● TASK LIST:
**A.** Reproduce the listing word for word, everything from the line containing "island: Cuba" down to the last line of the listing.
**B.** Continue the piece on imposter syndrome from the point where it stops.

## start DOCUMENT

Understanding and Overcoming Imposter Syndrome

“Any day now, they’re going to realise what a mistake they made in hiring me. I bet they’re already wondering this”

If this sounds like your inner monologue, you're likely experiencing Imposter Syndrome.

How often do thoughts like this one cross your mind? For some people they occur quite often. When they do, they bring a cascade of emotions, most of them not helpful. 

These thoughts of being a fraud or being exposed and the anxieties, insecurity and dread that follow are all part of Imposter Syndrome.  

Characteristics of Imposter Syndrome

We all doubt ourselves sometimes. So you might be wondering what imposter syndrome feels like. Here are the most common characteristics of imposter syndrome:

Self-doubt

A lack of self-worth and self-efficacy results in persistent feelings of anxiety regarding their ability to succeed. Success at work is viewed as an unattainable and risky goal, not a reality that can be achieved with focus and dedication. 

Undervaluing contributions

People experiencing imposter syndrome undermine the worth of their achievements, which results in a persistent sense of incompetency. 

Sabotaging self-success

Imposter syndrome reinforces feelings of inefficacy. It pushes people to go out of their way to make poor or risky decisions. 

The imposter phenomenon causes people to experience a fear of success. They believe it is unattainable no matter how hard or often they try to attain it — success isn't meant for them and this becomes a self-fulfilling prophecy. 

Setting unrealistic expectations

Imposter syndrome creates the sensation that our best isn’t enough. It pushes people to set unrealistically high standards to accommodate for feeling inadequate when accomplishing realistic, timely, complex, and challenging goals.

Continuous fear of not living up to expectations

No matter what goals people set, imposter syndrome affects their ability to achieve them. It causes people to feel as if they are not able to fulfil expectations they set and others set for them, despite their best efforts. They perceive these expectations as a burden they cannot shake instead of a challenge they’re excited to overcome. 

Burnout

To overcome a sense of incompetence, people push themselves. They expend their energy quickly. Work starts to become more of a chore than a source of meaning and purpose, and they lose much of their passion for what they do.

 

Types of Imposter Syndrome

Imposter syndrome comes in many forms.

In reality, people may find themselves fitting more than one type over time. See if you recognise yourself in any of these patterns of thought and behaviour.

The Perfectionist

As the name indicates, this type has to be sure everything gets done with perfection. Achieving an outcome or completing a task is never enough.

## end DOCUMENT
## start DATA

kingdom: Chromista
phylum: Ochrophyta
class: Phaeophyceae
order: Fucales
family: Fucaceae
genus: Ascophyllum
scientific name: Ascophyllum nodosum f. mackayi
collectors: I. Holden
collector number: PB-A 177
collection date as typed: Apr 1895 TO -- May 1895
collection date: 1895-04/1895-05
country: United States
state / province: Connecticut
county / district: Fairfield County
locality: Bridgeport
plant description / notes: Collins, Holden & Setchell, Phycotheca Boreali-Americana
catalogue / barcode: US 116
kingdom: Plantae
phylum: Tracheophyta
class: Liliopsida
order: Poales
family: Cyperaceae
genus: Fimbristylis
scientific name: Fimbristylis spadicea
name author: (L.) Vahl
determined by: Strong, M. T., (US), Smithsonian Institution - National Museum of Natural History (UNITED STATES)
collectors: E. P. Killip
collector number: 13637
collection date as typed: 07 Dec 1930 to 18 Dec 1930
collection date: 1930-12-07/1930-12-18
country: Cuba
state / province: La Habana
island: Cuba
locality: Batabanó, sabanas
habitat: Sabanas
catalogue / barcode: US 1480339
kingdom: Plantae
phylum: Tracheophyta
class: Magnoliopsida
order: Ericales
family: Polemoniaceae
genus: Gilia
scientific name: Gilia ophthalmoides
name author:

## end DATA

● TASK-BY-TASK RESULTS:
**A.**
island: Cuba
locality: Batabanó, sabanas
habitat: Sabanas
catalogue / barcode: US 1480339
kingdom: Plantae
phylum: Tracheophyta
class: Magnoliopsida
order: Ericales
family: Polemoniaceae
genus: Gilia
scientific name: Gilia ophthalmoides
name author:

**B.**
The perfectionist is always hungry for more success, better outcomes, and higher prestige. Perfectionism results in feeling unsatisfied no matter how much hard work they do and ambitious goals they achieve.

Underlying emotion: fear of losing control

The Superwoman/man/person

This type thrives in showing off their ability to take on a lot of work in a short period of time. They are willing to work overtime to achieve the validation of their colleagues and managers. 

They are trying to prove that they are capable of handling anything.

Underlying emotion: fear of free time and taking time away from work for personal fulfillment

The Natural Genius

This type of imposter thrives on being so quick and slick in getting things done. They believe that they got it right the first time. Feedback cycles, critique, or rework is threatening — if they didn’t get it right, they failed. They put minimal effort into their work yet often succeed. 

This pattern of minimal effort and good results was likely there throughout their lives. They never have to put in the extra work, until they do. 

Underlying emotion: shame of failing 

The Soloist

Like the Natural Genius, this type is not interested in getting support from others to do their work. However, the soloist resents others altogether. The Soloist is not willing to ask for help, regardless of the situation. 

Asking for help can leave them vulnerable and expose what they don’t know or can’t do.  

Underlying emotion: shame in asking for help

The Expert

“I must have all the credentials before I can even think of applying to this job.” This type of imposter feels the compulsive need to have all the knowledge and experience before even attempting the job. They may be critical of others around them who “work to learn” or take aspirational roles, while also not recognizing that certainty and having all of the answers isn’t expected. 

In a fast-changing environment, no one is an expert in what to do next.

Underlying emotion: fear of inadequacy 

The Noticer

This type can’t be proud of their work or themselves because they immediately notice things that still aren’t perfect. Whether in a work product, a meeting or in the clothes they wear, the Noticer is forgiving of others but doesn't extend the same grace to herself. When a tough project ends, the Noticer feels relief, more deflated than elated.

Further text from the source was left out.